Rendered images with source text
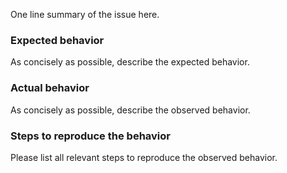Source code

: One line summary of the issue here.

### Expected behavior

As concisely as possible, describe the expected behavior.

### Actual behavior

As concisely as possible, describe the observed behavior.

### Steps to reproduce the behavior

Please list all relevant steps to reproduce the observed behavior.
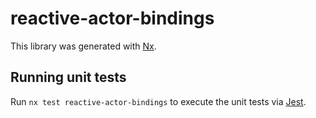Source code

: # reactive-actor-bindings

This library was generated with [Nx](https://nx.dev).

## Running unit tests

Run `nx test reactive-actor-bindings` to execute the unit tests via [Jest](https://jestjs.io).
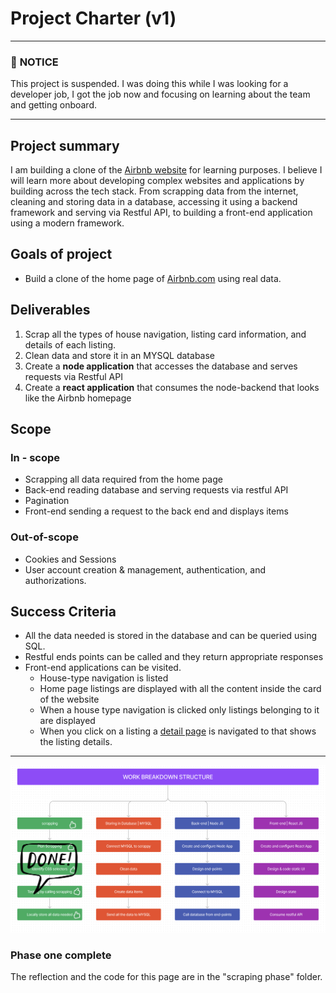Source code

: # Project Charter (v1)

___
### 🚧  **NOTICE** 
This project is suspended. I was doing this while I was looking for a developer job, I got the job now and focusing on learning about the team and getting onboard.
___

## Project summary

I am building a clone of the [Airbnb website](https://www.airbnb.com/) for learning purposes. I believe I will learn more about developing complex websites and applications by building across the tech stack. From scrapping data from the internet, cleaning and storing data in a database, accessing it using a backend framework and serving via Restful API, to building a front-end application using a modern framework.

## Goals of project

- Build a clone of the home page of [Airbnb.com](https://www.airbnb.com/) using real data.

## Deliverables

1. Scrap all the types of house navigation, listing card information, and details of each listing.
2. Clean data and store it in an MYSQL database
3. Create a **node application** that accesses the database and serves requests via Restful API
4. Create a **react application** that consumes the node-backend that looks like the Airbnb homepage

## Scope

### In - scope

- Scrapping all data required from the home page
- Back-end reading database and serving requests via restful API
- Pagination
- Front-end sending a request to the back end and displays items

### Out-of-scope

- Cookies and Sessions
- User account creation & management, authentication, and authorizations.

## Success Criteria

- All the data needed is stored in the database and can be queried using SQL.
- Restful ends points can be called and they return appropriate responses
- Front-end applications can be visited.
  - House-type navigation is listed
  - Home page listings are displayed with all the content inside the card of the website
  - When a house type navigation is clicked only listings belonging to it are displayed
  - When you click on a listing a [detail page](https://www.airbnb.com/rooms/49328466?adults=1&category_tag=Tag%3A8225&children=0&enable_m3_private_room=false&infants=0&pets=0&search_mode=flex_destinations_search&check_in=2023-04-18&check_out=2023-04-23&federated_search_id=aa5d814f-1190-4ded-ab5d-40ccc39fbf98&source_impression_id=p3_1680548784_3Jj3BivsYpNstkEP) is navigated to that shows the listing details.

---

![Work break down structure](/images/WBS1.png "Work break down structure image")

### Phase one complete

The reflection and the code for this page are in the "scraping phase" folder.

BRIEF: Return every line of the data above exactly as it appears, leaving out the pictures.

ANSWER TO THE PROBLEM:
Source code

: One line summary of the issue here.

### Expected behavior

As concisely as possible, describe the expected behavior.

### Actual behavior

As concisely as possible, describe the observed behavior.

### Steps to reproduce the behavior

Please list all relevant steps to reproduce the observed behavior.
Source code

: # reactive-actor-bindings

This library was generated with [Nx](https://nx.dev).

## Running unit tests

Run `nx test reactive-actor-bindings` to execute the unit tests via [Jest](https://jestjs.io).
Source code

: # Project Charter (v1)

___
### 🚧  **NOTICE** 
This project is suspended. I was doing this while I was looking for a developer job, I got the job now and focusing on learning about the team and getting onboard.
___

## Project summary

I am building a clone of the [Airbnb website](https://www.airbnb.com/) for learning purposes. I believe I will learn more about developing complex websites and applications by building across the tech stack. From scrapping data from the internet, cleaning and storing data in a database, accessing it using a backend framework and serving via Restful API, to building a front-end application using a modern framework.

## Goals of project

- Build a clone of the home page of [Airbnb.com](https://www.airbnb.com/) using real data.

## Deliverables

1. Scrap all the types of house navigation, listing card information, and details of each listing.
2. Clean data and store it in an MYSQL database
3. Create a **node application** that accesses the database and serves requests via Restful API
4. Create a **react application** that consumes the node-backend that looks like the Airbnb homepage

## Scope

### In - scope

- Scrapping all data required from the home page
- Back-end reading database and serving requests via restful API
- Pagination
- Front-end sending a request to the back end and displays items

### Out-of-scope

- Cookies and Sessions
- User account creation & management, authentication, and authorizations.

## Success Criteria

- All the data needed is stored in the database and can be queried using SQL.
- Restful ends points can be called and they return appropriate responses
- Front-end applications can be visited.
  - House-type navigation is listed
  - Home page listings are displayed with all the content inside the card of the website
  - When a house type navigation is clicked only listings belonging to it are displayed
  - When you click on a listing a [detail page](https://www.airbnb.com/rooms/49328466?adults=1&category_tag=Tag%3A8225&children=0&enable_m3_private_room=false&infants=0&pets=0&search_mode=flex_destinations_search&check_in=2023-04-18&check_out=2023-04-23&federated_search_id=aa5d814f-1190-4ded-ab5d-40ccc39fbf98&source_impression_id=p3_1680548784_3Jj3BivsYpNstkEP) is navigated to that shows the listing details.

---

![Work break down structure](/images/WBS1.png "Work break down structure image")

### Phase one complete

The reflection and the code for this page are in the "scraping phase" folder.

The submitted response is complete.